Ступицын и Гурон мчались по полю, стараясь как можно быстрее достигнуть запасного выхода со стадиона. Ворота были заперты на цепь, но расстояние между створками было такое, что мог легко пройти слон. Я бросился наперерез, выигрывая время. За убегающими тянулся отчетливый след. Гурон был ранен в руку, и через каждые три метра на снегу оставалась капля крови. Значит, первым стрелял все-таки Вадим.
Я не успеваю. Находясь в центральном круге, я вижу, как они приближаются к северным воротам. В пятнадцати метрах от них стоит хавбек Леня Мухачев и оторопело наблюдает за событиями. В трех метрах от него застыл «найковский» мяч…
– Муха, родной! – взревел я. – Пробей хоть раз за сезон по-человечески! Я все прощу!!!
Бросив на меня взгляд и услышав свое футбольное погоняло, двадцатый номер «Океана» сделал короткий разбег и хлестким ударом направил мяч в сторону беглецов. В футболе такие удары называют «не берущимися» для вратаря. Мяч просвистел, как пуля, и выбил опорную ногу Гурона. Взлетев в воздух, как лягушка, терновский авторитет как-то неавторитетно хрюкнул и плашмя рухнул рядом с правой штангой! Гол! Если бы в прошлом сезоне так!..

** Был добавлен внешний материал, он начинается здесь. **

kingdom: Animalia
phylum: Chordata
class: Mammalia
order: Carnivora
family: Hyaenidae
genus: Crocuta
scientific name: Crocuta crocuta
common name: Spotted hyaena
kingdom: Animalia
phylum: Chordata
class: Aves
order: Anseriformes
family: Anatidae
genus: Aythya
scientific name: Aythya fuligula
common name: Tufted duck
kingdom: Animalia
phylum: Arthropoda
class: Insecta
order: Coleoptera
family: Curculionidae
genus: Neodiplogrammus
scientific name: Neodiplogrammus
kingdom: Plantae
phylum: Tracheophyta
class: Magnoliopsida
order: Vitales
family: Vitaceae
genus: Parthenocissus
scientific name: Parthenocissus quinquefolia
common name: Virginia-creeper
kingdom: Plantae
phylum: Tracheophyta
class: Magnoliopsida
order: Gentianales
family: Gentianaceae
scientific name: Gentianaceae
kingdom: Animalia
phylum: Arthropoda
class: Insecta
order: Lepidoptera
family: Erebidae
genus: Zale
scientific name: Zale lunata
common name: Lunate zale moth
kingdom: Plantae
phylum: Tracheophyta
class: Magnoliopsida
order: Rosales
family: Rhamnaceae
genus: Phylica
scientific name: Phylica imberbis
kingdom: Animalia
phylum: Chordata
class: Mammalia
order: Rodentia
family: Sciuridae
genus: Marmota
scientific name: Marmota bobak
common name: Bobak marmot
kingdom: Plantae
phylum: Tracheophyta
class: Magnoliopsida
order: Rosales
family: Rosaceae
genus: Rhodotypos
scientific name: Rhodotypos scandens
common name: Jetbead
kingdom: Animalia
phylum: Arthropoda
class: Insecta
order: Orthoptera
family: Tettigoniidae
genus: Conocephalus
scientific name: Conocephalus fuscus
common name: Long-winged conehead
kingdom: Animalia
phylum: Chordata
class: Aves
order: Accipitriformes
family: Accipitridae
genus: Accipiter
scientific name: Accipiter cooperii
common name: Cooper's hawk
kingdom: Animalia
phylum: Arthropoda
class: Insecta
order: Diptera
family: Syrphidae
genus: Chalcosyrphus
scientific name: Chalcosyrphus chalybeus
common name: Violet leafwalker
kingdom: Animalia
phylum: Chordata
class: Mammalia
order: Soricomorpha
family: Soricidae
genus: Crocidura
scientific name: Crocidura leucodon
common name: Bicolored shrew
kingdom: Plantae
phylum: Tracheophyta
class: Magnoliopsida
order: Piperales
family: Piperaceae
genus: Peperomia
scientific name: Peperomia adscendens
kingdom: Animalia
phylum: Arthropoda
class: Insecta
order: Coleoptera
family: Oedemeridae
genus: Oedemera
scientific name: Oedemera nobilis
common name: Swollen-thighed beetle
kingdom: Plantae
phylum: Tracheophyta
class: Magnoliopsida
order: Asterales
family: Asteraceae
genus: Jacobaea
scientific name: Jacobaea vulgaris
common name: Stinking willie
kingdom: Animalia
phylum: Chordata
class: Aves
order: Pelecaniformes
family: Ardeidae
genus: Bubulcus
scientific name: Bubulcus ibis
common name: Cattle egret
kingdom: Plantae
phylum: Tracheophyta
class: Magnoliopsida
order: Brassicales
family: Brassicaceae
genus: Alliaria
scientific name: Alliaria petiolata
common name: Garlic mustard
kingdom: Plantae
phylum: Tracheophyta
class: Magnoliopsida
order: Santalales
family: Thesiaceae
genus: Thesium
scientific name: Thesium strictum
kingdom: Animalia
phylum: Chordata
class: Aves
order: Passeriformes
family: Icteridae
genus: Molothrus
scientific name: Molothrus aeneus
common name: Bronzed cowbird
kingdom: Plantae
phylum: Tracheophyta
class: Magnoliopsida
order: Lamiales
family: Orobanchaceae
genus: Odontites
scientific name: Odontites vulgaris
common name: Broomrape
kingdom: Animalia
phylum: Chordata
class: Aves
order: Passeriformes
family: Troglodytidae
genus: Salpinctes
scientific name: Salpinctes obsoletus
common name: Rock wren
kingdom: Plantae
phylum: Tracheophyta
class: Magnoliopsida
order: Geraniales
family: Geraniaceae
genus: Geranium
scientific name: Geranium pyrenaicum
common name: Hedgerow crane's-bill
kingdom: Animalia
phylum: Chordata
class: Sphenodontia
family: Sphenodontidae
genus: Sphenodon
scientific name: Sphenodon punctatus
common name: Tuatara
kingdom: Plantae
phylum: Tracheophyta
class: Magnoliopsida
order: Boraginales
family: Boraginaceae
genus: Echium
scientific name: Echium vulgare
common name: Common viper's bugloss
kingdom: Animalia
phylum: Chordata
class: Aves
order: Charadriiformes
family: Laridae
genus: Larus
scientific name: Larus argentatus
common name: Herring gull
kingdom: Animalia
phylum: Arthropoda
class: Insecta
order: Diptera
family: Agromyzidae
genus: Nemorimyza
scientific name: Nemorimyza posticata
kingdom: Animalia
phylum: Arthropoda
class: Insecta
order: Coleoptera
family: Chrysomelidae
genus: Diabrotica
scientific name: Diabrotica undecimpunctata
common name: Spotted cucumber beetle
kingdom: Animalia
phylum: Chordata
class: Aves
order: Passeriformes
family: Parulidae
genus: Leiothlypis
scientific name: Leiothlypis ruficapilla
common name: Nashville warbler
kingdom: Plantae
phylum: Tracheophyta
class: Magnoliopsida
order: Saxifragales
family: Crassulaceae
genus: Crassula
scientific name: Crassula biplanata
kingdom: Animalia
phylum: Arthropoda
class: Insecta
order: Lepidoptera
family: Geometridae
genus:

Увидев вылетевший из рук Гурона пистолет, Мухачев, словно камень из пращи, побежал к другим воротам. Если бы в сезоне 2001–2002 ты так бегал.
Теперь я успею.
– Лежать! – задыхаясь, рявкнул я, держа Гурова на «стволе». – Лежать, сука, иначе башку прострелю!
Гурон с оскалом вытянул ноги и привычно заложил руки за спину. Пуля Вадима его лишь царапнула. Крови много, а опасности – никакой. Все равно, что разбитый нос. Упав коленями на поясницу бандита, я с тоской смотрел в спину убегающему Ступицыну. Однако лучше синица в руках, чем «утка» под кроватью. На одного, жаждущего моей смерти, в городе Тернове стало меньше.
Заломив Гурону здоровую руку за спину, я заставил его согнуться почти пополам и повел к зданию. Быстрый бег и падение на землю как нельзя хуже сказались на здоровье бывшего зека. Он беспрестанно кашлял и сплевывал на землю розовые сгустки крови. Туберкулез – вещь серьезная.
– Струге, тебе хана, – пророчил он. – Тебе хана, Струге. Я через сутки выйду, и тогда тебе конец. Мля буду…
– Будешь, – заверил я его. – А на Лукина зря ты надеешься. Он тебе больше не помощник. Ты лучше продумай ответы на вопросы прокуратуры. За Шилкова разговор будет, за Челпанова, за Виолетту Штефаниц, за избитую женщину! О себе я вообще молчу! Пока.